L’exploitant indique qu’il n’y a eu de conséquence radiologique ni pour les travailleurs ni pour l’environnement. En particulier, aucun rejet anormal n’a été détecté à la cheminée de l’usine.
En premier lieu, il convient de relever que le dimensionnement de l’installation permet de maîtriser un tel incident. En effet, la cellule de clarification a été conçue pour contenir un volume de solution de dissolution plus important que le volume recueilli dans la lèchefrite et accepter une contamination permanente élevée en fonctionnement normal. Par ailleurs, les unités de procédé de l’usine possèdent trois barrières de confinement (équipements du procédé, parois des cellules, bâtiment et filtres de ventilation associés) permettant d’isoler la matière radioactive de l’environnement.
Seule la première barrière que constituait la tuyauterie de transfert a été mise en cause lors de l’incident ; l’intégrité des deux autres barrières et des ventilations associées a été maintenue. Par ailleurs, l’exploitant a fait état de l’absence de risque de criticité durant toute la période où la solution a été présente dans le fond de la cellule, ce qui a été confirmé par l’autorité de sûreté britannique.
Cependant, le retard observé dans la détection d’une fuite aussi importante, l’indisponibilité prolongée de plusieurs dispositifs de surveillance (détection de fuite) et le maintien, sur une longue période, d’un état de sûreté dégradé de l’installation conduisent à considérer cet incident comme significatif.

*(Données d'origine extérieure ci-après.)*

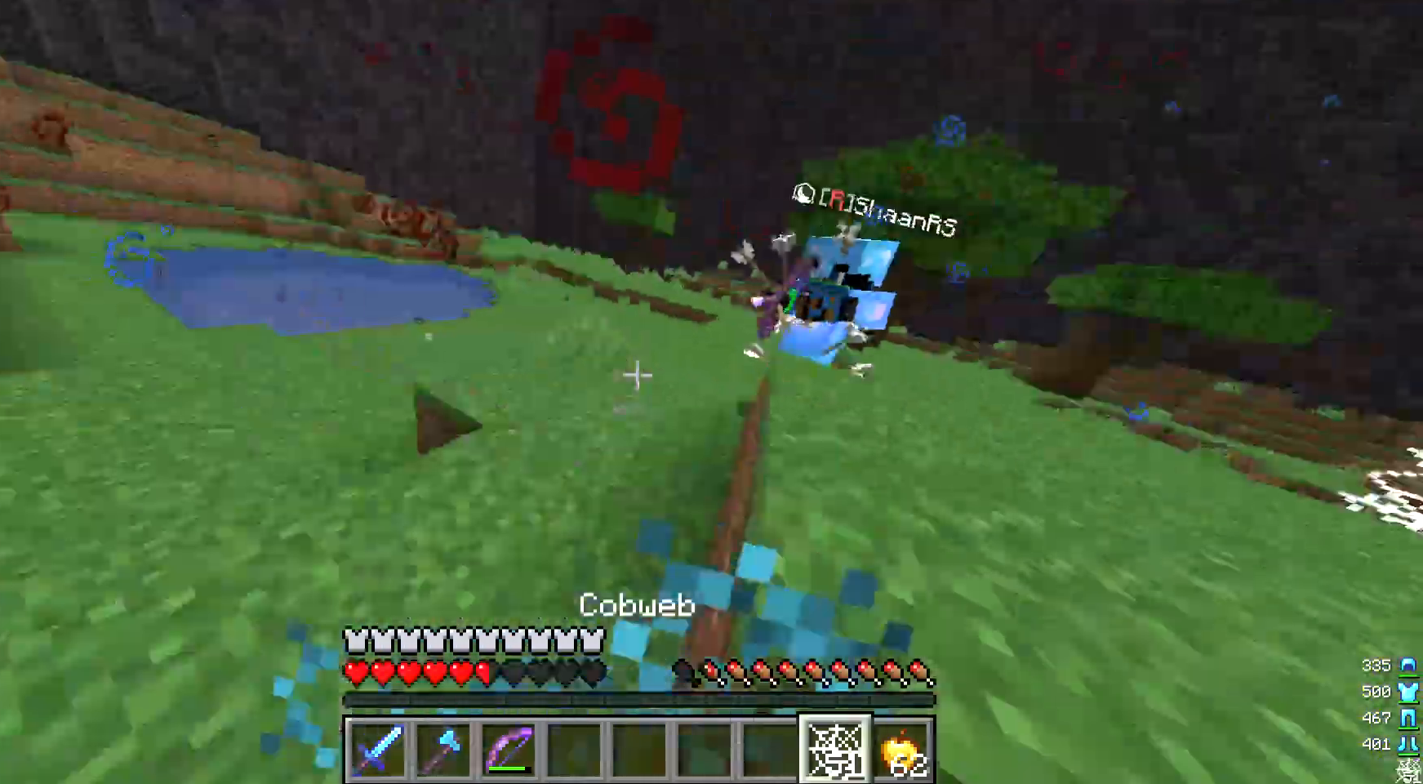
{"keys": ["a", "w"], "mouse": ["right"], "events": [[33, "w", "up"], [100, "w", "down"], [300, "a", "down"], [433, "mouse_right", "down"]]}
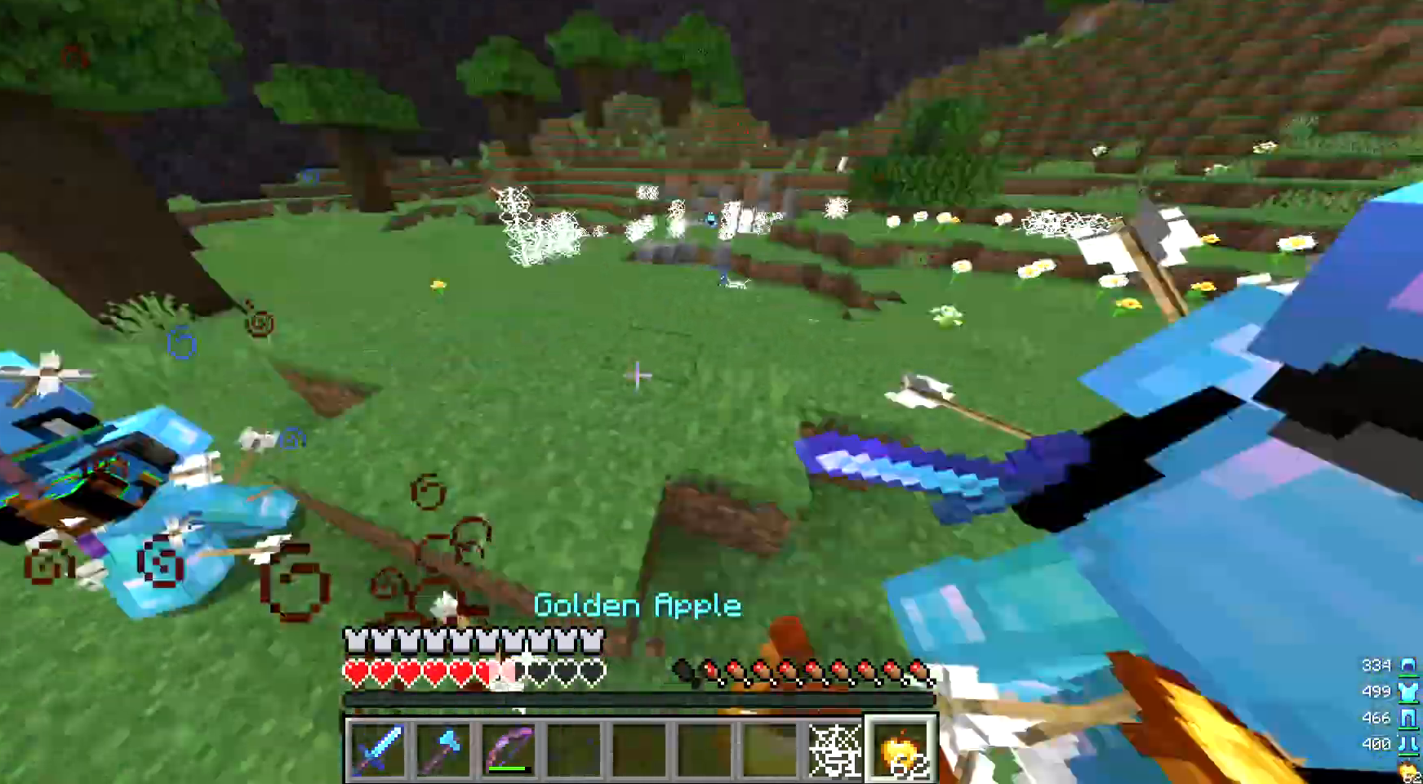
{"keys": ["w"], "mouse": ["right"], "events": [[367, "a", "up"]]}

C’est pourquoi celui-ci a été classé au niveau 3 de l’échelle INES.
Les actions immédiates conduites par l’exploitant ont consisté à reprendre les solutions répandues dans la lèchefrite pour les entreposer dans des capacités « tampon » disponibles. Ces opérations ont été menées du 15 mai au 15 juin 2005.
Les investigations réalisées par l’exploitant et la commission d’enquête BNFL ont permis d’établir que :
- La rupture par cisaillement de la tuyauterie de transfert est liée à un phénomène de fatigue mécanique dont l’origine est une modification de la conception initiale de la cuve « bilan » et de sa structure de maintien (dimensionnement aux séismes) avant leur mise en service, dont les conséquences n’ont pas été analysées ; les modifications réalisées ont entraîné des contraintes mécaniques excessives dans la tuyauterie (vibrations importantes liées à un débattement excessif de la cuve).
- La fuite de la solution de dissolution par la tuyauterie fissurée remontait à plus de 9 mois ; la rupture complète de la tuyauterie est intervenue au mois de janvier 2005 à la suite d’une modification des conditions d’agitation du contenu de la cuve, conduisant à un débit de fuite beaucoup plus important dans la cellule ; ces nouvelles conditions de fonctionnement ont en effet augmenté le niveau de vibrations de la cuve et donc les contraintes mécaniques induites dans la tuyauterie.
- La détection tardive de l’incident est liée à une série de défaillances humaines et organisationnelles : erreur lors d’une opération de contrôle du bon fonctionnement du système de détection de fuite implanté dans un des puisards de la cellule, qui a abouti à un dysfonctionnement partiel de ce système, absence de prise en compte de nombreux signaux précurseurs pouvant laisser supposer l’existence d’une fuite (alarmes de niveau fugaces dans un des puisards, présence d’uranium dans les échantillons prélevés, augmentation de température dans le puisard de la cellule, écarts de bilan matières anormaux) ; il semble qu’un « excès de confiance » dans la conception de l’usine et qu’une culture de sûreté insuffisante soient à l’origine de ces défaillances.